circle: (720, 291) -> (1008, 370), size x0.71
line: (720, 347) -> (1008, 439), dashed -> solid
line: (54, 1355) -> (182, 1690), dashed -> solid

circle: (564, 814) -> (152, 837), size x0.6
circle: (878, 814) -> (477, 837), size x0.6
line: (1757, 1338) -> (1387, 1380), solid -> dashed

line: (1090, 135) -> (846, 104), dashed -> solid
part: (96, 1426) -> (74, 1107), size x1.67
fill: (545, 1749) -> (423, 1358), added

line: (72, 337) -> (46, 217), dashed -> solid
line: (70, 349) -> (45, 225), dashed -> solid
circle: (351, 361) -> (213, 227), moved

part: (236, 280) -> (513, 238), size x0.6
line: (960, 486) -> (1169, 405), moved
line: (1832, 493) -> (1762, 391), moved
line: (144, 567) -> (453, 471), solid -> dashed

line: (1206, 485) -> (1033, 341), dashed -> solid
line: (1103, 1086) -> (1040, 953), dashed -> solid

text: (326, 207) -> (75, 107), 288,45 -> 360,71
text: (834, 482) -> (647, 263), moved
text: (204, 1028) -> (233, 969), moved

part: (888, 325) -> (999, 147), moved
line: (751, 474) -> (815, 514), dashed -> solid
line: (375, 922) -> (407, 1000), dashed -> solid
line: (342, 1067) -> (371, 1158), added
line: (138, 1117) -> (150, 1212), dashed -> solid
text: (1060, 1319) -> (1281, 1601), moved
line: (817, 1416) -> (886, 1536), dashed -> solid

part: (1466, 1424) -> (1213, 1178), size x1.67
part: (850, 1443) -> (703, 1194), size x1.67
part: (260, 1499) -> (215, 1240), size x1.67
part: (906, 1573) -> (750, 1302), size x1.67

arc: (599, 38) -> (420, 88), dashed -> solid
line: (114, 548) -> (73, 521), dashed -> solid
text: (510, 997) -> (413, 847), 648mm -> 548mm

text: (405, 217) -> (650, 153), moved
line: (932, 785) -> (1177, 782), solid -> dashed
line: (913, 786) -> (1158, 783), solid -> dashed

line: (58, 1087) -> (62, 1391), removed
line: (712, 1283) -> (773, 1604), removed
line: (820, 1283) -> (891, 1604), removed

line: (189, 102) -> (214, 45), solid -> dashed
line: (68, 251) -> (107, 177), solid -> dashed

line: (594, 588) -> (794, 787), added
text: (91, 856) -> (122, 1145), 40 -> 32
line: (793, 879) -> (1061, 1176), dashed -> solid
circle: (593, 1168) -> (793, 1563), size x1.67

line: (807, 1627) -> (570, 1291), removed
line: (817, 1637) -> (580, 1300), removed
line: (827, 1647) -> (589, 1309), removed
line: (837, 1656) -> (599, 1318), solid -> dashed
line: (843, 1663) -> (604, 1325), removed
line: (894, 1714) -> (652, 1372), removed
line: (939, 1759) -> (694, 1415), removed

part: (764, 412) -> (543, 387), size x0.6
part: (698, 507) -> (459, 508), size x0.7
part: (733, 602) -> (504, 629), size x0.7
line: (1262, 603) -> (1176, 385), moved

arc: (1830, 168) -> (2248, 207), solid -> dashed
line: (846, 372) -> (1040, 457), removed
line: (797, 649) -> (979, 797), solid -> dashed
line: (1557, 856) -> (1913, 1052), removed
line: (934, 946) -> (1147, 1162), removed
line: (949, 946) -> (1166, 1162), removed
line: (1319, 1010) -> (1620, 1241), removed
☆ ☆ ☆ ☆
• **Your assignment**: What you give back should be only the lines of the records above, starting at the line with "text: (326, 207)" and ending at the line with "line: (68, 251)", restated word for word.

• **Result for this task**:
text: (326, 207) -> (75, 107), 288,45 -> 360,71
text: (834, 482) -> (647, 263), moved
text: (204, 1028) -> (233, 969), moved

part: (888, 325) -> (999, 147), moved
line: (751, 474) -> (815, 514), dashed -> solid
line: (375, 922) -> (407, 1000), dashed -> solid
line: (342, 1067) -> (371, 1158), added
line: (138, 1117) -> (150, 1212), dashed -> solid
text: (1060, 1319) -> (1281, 1601), moved
line: (817, 1416) -> (886, 1536), dashed -> solid

part: (1466, 1424) -> (1213, 1178), size x1.67
part: (850, 1443) -> (703, 1194), size x1.67
part: (260, 1499) -> (215, 1240), size x1.67
part: (906, 1573) -> (750, 1302), size x1.67

arc: (599, 38) -> (420, 88), dashed -> solid
line: (114, 548) -> (73, 521), dashed -> solid
text: (510, 997) -> (413, 847), 648mm -> 548mm

text: (405, 217) -> (650, 153), moved
line: (932, 785) -> (1177, 782), solid -> dashed
line: (913, 786) -> (1158, 783), solid -> dashed

line: (58, 1087) -> (62, 1391), removed
line: (712, 1283) -> (773, 1604), removed
line: (820, 1283) -> (891, 1604), removed

line: (189, 102) -> (214, 45), solid -> dashed
line: (68, 251) -> (107, 177), solid -> dashed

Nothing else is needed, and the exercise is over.